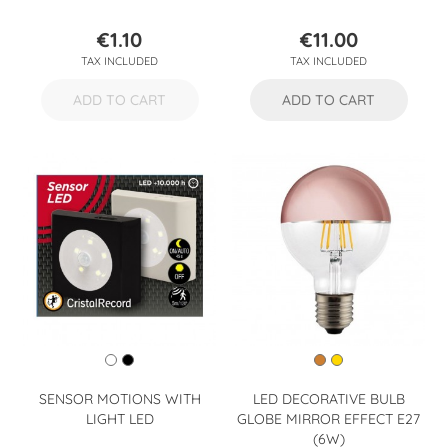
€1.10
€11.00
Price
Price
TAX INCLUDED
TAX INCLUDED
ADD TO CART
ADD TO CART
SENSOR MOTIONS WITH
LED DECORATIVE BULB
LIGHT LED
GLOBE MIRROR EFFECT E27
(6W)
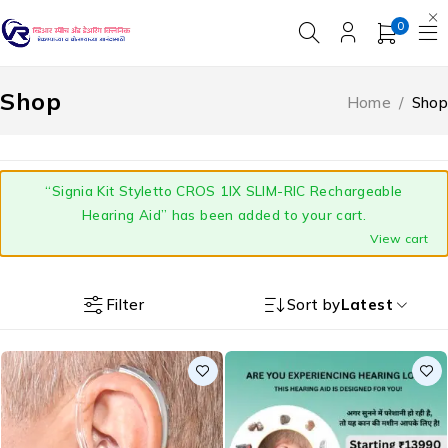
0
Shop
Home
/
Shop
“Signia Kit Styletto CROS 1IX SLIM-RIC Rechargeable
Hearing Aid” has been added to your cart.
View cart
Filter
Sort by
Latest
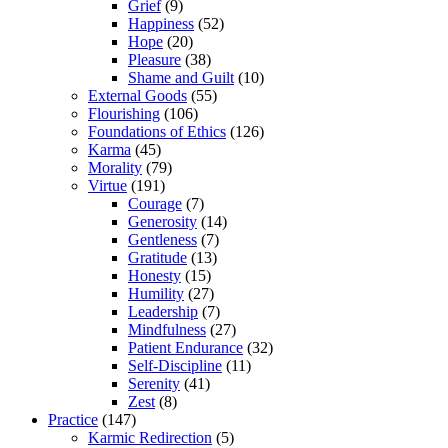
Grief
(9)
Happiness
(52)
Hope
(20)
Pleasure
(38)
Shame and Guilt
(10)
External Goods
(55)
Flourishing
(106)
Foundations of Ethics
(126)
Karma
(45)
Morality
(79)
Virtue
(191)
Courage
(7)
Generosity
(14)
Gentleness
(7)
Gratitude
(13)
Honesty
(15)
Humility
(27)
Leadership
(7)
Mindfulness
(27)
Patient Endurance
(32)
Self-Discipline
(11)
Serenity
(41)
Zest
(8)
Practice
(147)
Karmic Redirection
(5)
....
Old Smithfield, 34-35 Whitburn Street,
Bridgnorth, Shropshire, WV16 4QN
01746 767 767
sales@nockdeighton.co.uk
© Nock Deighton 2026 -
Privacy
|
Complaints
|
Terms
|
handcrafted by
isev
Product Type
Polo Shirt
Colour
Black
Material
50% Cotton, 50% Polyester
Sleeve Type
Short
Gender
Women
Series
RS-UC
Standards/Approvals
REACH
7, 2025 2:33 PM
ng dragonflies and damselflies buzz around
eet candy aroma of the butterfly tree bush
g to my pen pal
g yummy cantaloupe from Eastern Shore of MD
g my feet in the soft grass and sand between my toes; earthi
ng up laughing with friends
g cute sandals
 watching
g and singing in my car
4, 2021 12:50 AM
....
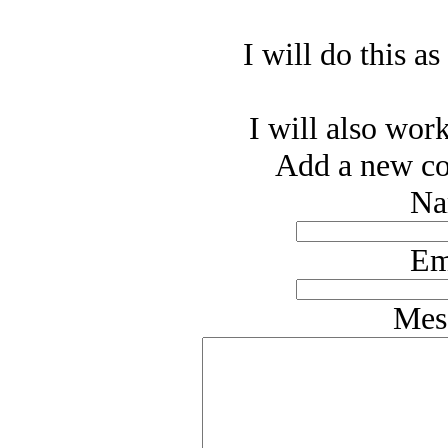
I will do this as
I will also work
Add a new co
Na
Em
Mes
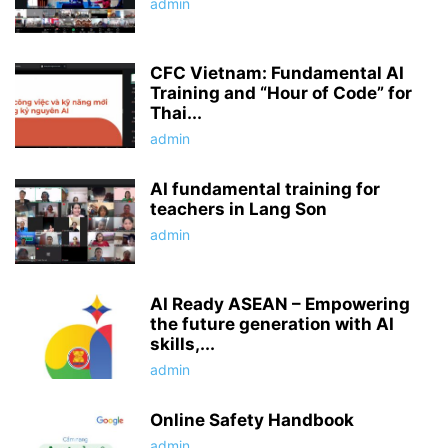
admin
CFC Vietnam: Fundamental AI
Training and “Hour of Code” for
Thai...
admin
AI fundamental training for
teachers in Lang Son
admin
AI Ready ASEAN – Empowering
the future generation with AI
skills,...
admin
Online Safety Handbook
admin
....
**WHAT TO PRODUCE**
Arrange the material from the line containing "Old Smithfield, 34-35" up to and including the line containing "ng dragonflies and damselflies buzz around" as a JSON list of strings, one string per line, with blank lines omitted. Include only those lines.

**ANSWER TO THIS EXERCISE**
[
  "Old Smithfield, 34-35 Whitburn Street,",
  "Bridgnorth, Shropshire, WV16 4QN",
  "01746 767 767",
  "sales@nockdeighton.co.uk",
  "© Nock Deighton 2026 -",
  "Privacy",
  "|",
  "Complaints",
  "|",
  "Terms",
  "|",
  "handcrafted by",
  "isev",
  "Product Type",
  "Polo Shirt",
  "Colour",
  "Black",
  "Material",
  "50% Cotton, 50% Polyester",
  "Sleeve Type",
  "Short",
  "Gender",
  "Women",
  "Series",
  "RS-UC",
  "Standards/Approvals",
  "REACH",
  "7, 2025 2:33 PM",
  "ng dragonflies and damselflies buzz around"
]